Mike: Haha. It was $150, yes, and it was for my one big party of the year where I invite my friends over and tell them I love them and give them cheeeeeeeeese to eat. I could afford that though! And I am happy to splurge every now and then because you have to remind yourself that life doesn’t always mean being a miser and watching the dollars in your account grow. You have to remind yourself to live a little. And I want this person to live a little if they are up for it.
Logan: Me, too! I think this person should go live a little in some other country. Maybe Paraguay?
Mike: I mean, if they really wanted to go all out, they could contribute $5,000 into an IRA, and then contribute the $17,000 max into a 401(k), but I don’t think that’s necessary — unless it’s something this person wants to do. They’d still have money leftover to live a little.
Also, before this person goes to Paraguay, I definitely think they deserve a new car
Logan: Well, if they want. Cars are a boring thing to spend all your money on. Get like, a 2000 Honda Civic and call it a day. I bought a new car once, not so fun!
Mike: Yes, cars are depreciating assets, meaning they go down in value significantly every day you drive it. I’m guessing this frugal person will get a used car anyway! Also, I think it’s pretty insane that this person has $14,000 in his or her checking account. You should have enough to pay the bills, and the rest should go into savings so it can accrue the interest! Get some of that money into a CD (certificate of deposit) or a high yield savings account.
Logan: Okay. So like, dream scenario, this person should take a couple thousand and trade in his or her crappy car for something reliable. And maybe put like, IDK, $10,000 in one of those fancy retirement accounts you were talking about. And then spend the rest on Paraguay.
Or Paris.
Or Portugal.
Or Poland.
Really anywhere that starts with a P.
Portland.
Other Portland.
Providence.
Pakistan.
Papua New Guinea.
Mike: I just want this person to be happy, really. I mean, not everyone likes to travel.
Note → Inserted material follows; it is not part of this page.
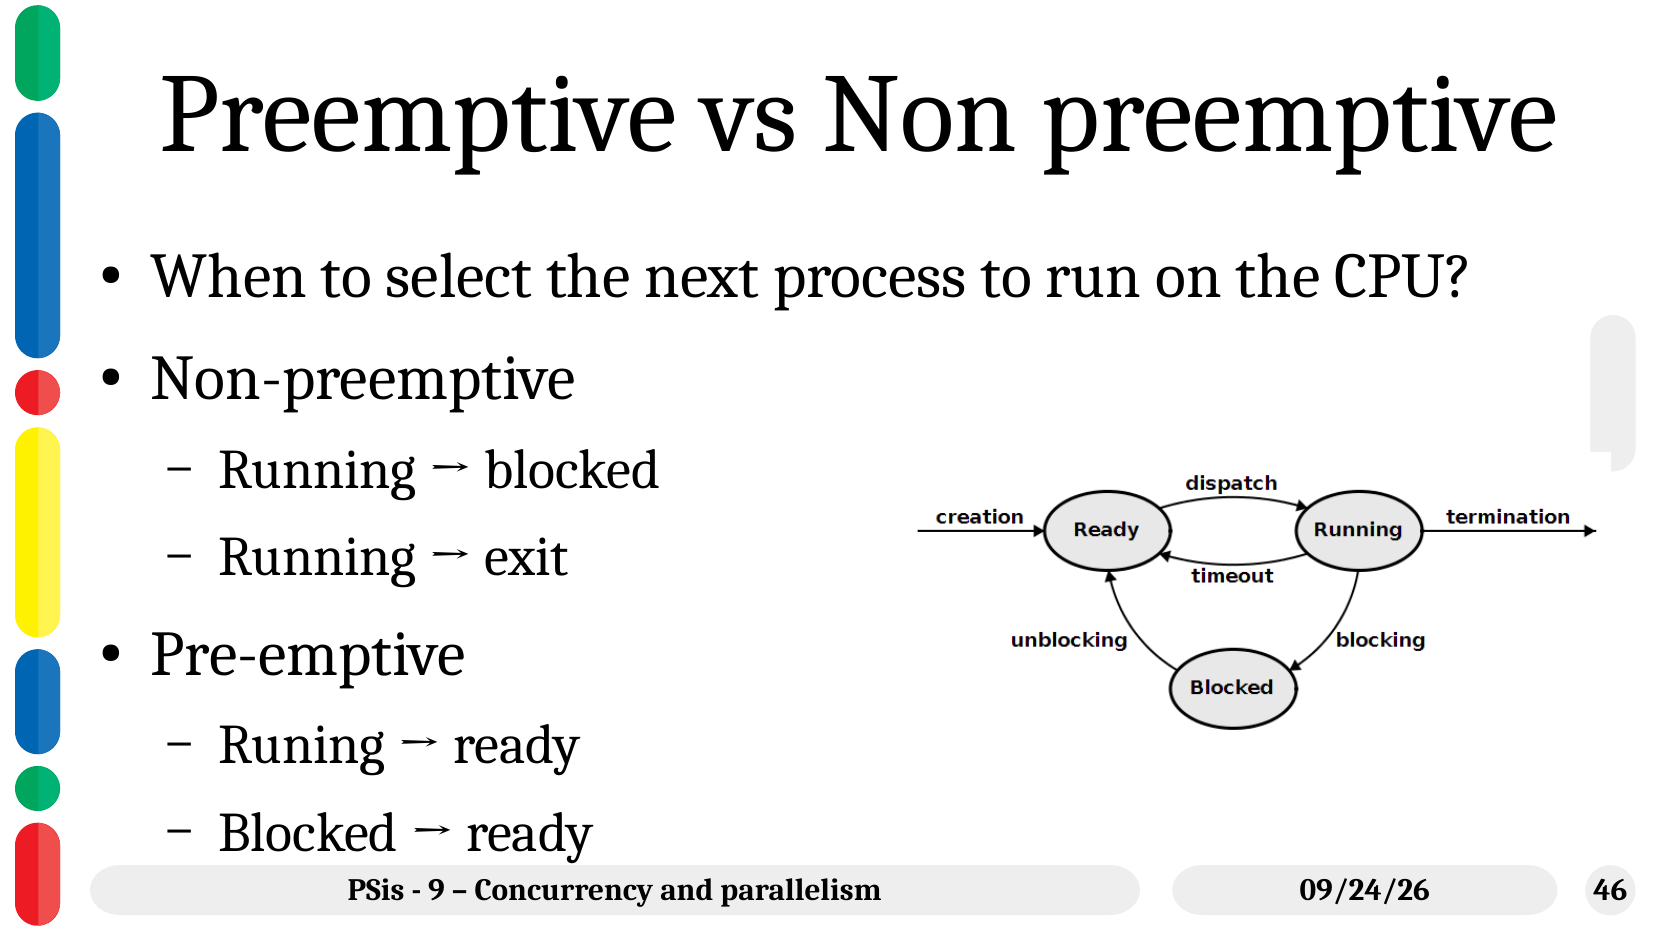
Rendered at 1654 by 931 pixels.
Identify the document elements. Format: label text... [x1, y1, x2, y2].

list When to select the next process to run on the CPU? Non-preemptive Running → blocked Running → exit Pre-emptive Runing → ready Blocked → ready [82, 240, 1571, 866]
title Preemptive vs Non preemptive [82, 37, 1636, 193]
picture [903, 452, 1611, 752]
If going to the ice cream parlor and getting a sundae is what makes this person happy, then that’s what this person should do. I mean, I am proud of this person, and I want him or her to do the thing that he or she loves.
Logan: Me, too. And if that thing involves taking us both on a trip to Paraguay, or buying us ice cream, well, all the better. Sharing is caring. As they say.
Mike: Haha. Yeah, the good thing about having money is that you can be generous with it if you want. Or you can be a Scrooge if that makes you happy! It’s your money. Hey. Can we talk about this person’s parents giving him or her $20,000 because they were like, “Well, guess you won’t ever be getting married!” I mean!
Logan: Ha, yeah that’s crazy. And also like “giving up” when s/he is like what … 25? 26? But I mean, good for them for saving all that money. That was really nice. Even if it was for something stupid like a wedding.
Mike: I know! So I just Googled it. The average cost of a wedding in 2011 grew to $27,000, according to TheKnot. I mean go for it, if you have the means, but come on.
Logan: The Wedding Industrial Complex is totally ridiculous. I mean, super fun. But ridiculous. I’d rather go to Paraguay.
Mike: Me too. Let’s get fake married in Paraguay.
Logan: On this person’s dime. Sold. Person! We solved your problem! Okay bye!
Mike: Person, one last time: High five!